Kunstwerke, die organisch gewachsen scheinen: Ich stelle mir vor, dass Alexandra Deutsch vielleicht vor einigen Wochen schon hier war, in diesem alten Kornspeicher, in dem wir alle jetzt mit großen Augen stehen, und Sporen gelegt hat, in diesen schönen Raum - unsichtbare, winzige Keimlinge, die dann, als Esther Zellmers und Annegret Hochs Farben diesem Ort ihren Atem einflössten, anfingen aufzugehen, sich zu entwickeln, zu öffnen, zu blühen. Ein geheimnisvolles Biotop, in dem wir uns hier bewegen, eine ganz neue Artenvielfalt, Wesen, bei denen man nicht weiß, sind sie Tier oder Pflanze, Kunstwerke, die direkt hineinführen in die Frage, was das ist, das Leben und das Lebendigsein.

Alexandra Deutsch hat Bildende Kunst an der Johannes-Gutenberg-Universität in Mainz studiert, an die sie 2006 für einen Lehrauftrag zurückkam. Sie lebt und arbeitet seit 11 Jahren in Wiesbaden - oft aber ist sie auch in weit entfernten Erdteilen unterwegs. Ein Stipendium führte sie 2005 nach Brasilien, ans Mündungsdelta des Amazonas. Sie sagt selbst, dass sie dort vieles wiedergefunden hat, was schon in ihrer Arbeit war, nämlich eine bestimmte Farbenergie und Formen, wie sie auch in der tropischen Vegetation zu finden sind. Alexandra Deutsch formt Objekte aus ihrem selbst hergestellten Papier, das sie anschließend bemalt. Ganz im wörtlichen Sinne eine Schöpfung! In Brasilien fing sie an, große Objekte aus bunten Stoffen zu nähen. Auch seither wurde ihre Arbeit von Südamerika inspiriert. 2007 war sie in Peru und dieses Jahr bereits in Kolumbien. Dort erarbeitete sie mit einer Tänzerin eine Performance zu ihren Stoffobjekten, die die darin ohnehin schon vermutete Lebendigkeit weiter belegt, wie der mitgebrachte Film zweifelsfrei zeigt. Objekte, die immer auch ihren eigenen Raum erkunden, ihr Innen und ihr Außen. Auf ihren Reisen, sagt Alexandra Deutsch, kommt sie oft gar nicht konkret zur Arbeit, denn es gibt so viel zu entdecken - und vor allem eben auch Menschen, zu denen sie neue Kontakte knüpft. Aber mit jeder Rückkehr merkt sie dennoch, wie sich ihre Kunst weiterentwickelt, wie sie Einflüsse integriert. Und sie bringt von ihren Reisen Farbe mit, so sagt sie, dass zum Beispiel ein Pink, das dort in traditionellen Röcken zu finden ist, neu in ihre Palette einfloss.

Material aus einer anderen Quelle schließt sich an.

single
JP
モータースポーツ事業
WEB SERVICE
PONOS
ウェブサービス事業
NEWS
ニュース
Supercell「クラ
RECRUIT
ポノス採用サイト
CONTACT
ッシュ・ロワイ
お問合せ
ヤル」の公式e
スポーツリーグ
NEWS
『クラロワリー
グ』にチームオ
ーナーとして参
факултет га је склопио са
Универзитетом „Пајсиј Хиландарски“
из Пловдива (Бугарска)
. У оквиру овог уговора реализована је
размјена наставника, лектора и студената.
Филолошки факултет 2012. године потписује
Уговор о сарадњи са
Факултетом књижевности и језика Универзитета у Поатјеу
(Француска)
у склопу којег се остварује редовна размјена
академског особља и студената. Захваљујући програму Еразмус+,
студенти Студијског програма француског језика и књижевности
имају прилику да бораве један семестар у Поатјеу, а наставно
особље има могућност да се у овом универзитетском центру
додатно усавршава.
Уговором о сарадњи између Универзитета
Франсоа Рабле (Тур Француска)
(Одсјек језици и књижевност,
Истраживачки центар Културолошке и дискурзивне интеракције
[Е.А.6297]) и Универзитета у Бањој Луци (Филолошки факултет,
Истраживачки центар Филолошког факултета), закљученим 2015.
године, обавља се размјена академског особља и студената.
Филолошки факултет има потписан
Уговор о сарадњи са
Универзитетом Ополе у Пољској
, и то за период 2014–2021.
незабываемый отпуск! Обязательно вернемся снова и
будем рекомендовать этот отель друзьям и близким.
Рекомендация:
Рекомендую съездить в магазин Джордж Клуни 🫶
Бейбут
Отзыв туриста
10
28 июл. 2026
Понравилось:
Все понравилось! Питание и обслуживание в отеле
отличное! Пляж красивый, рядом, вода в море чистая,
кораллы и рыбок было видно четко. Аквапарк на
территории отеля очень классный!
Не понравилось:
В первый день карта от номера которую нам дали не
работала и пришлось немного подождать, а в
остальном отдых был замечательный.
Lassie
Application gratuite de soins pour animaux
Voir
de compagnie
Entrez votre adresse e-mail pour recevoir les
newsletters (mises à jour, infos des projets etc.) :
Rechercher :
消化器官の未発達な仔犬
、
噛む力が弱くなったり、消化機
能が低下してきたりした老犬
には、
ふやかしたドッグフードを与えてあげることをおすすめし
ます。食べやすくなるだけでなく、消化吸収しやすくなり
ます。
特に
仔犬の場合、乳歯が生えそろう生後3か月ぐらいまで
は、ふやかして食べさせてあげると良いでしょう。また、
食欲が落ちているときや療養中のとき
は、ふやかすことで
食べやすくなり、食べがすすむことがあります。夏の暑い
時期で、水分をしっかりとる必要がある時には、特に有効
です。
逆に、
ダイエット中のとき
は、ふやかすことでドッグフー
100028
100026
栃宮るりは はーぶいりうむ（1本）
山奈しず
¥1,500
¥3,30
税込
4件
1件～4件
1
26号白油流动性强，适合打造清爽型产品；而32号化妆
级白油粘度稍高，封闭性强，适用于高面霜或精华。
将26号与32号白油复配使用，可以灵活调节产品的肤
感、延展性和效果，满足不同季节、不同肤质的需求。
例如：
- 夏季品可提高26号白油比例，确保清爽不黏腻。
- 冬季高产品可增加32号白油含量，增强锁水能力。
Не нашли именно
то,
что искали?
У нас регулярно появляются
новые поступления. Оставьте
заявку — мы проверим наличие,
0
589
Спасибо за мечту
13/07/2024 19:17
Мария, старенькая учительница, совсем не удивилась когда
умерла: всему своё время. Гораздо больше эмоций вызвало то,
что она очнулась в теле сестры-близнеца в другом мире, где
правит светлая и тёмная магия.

Künstler sind immer auch Forschungsreisende - Esther Zellmer erforscht aus der Abstraktion die sie umgebende Wirklichkeit, zeigt die Tag- und Nachtseiten ihrer Farben, katografiert die weiß und unbemalt belassenen Zwischenräume ihrer Bilder. Annegret Hoch lässt sich in New York, trotz Höhenangst, auf die Aussicht von der Dachterrasse ihres Ateliers ein, eine Horizonterweiterung mit vertikal wie eine ihrer Tapetenbahnen darin stehendem Empire State Building, entdeckt ein exklusiv für Künstler eingerichtetes Lager "Material for the Arts", das weitere Musterbücher zur Fortsetzung ihrer Arbeit verbirgt, und findet in einem Bauernhof im Bayerischen Wald auf einem Speicher ein riesiges Tapetenlager aus vergangenen Jahrzehnten - Alexandra Deutsch schöpft ihr Papier, um daraus ihr eigenes buntes Biotop entstehen zu lassen, und liebt es in immer neuen Expeditionen auf Märkte und in Stoffläden vorzudringen und weiterzusuchen, nach Farbigkeiten, nach Materialien, die sie ihrer Arbeit anverwandeln kann, damit die Evolution nicht versiegt. Ein Entdeckertum, das bei allen drei Künstlerinnen aber keine tot aufgespießten und zweifelsfrei bestimmten und damit ad acta gelegten Trophäen wie Falter, Käfer oder Schmetterlinge zurücklässt, sondern eine Lebendigkeit, eine Lebensfreude entstehen lässt, die überschlägt, auf ihre Betrachter, und Kunde gibt, von der prächtigen Farbigkeit der Welt.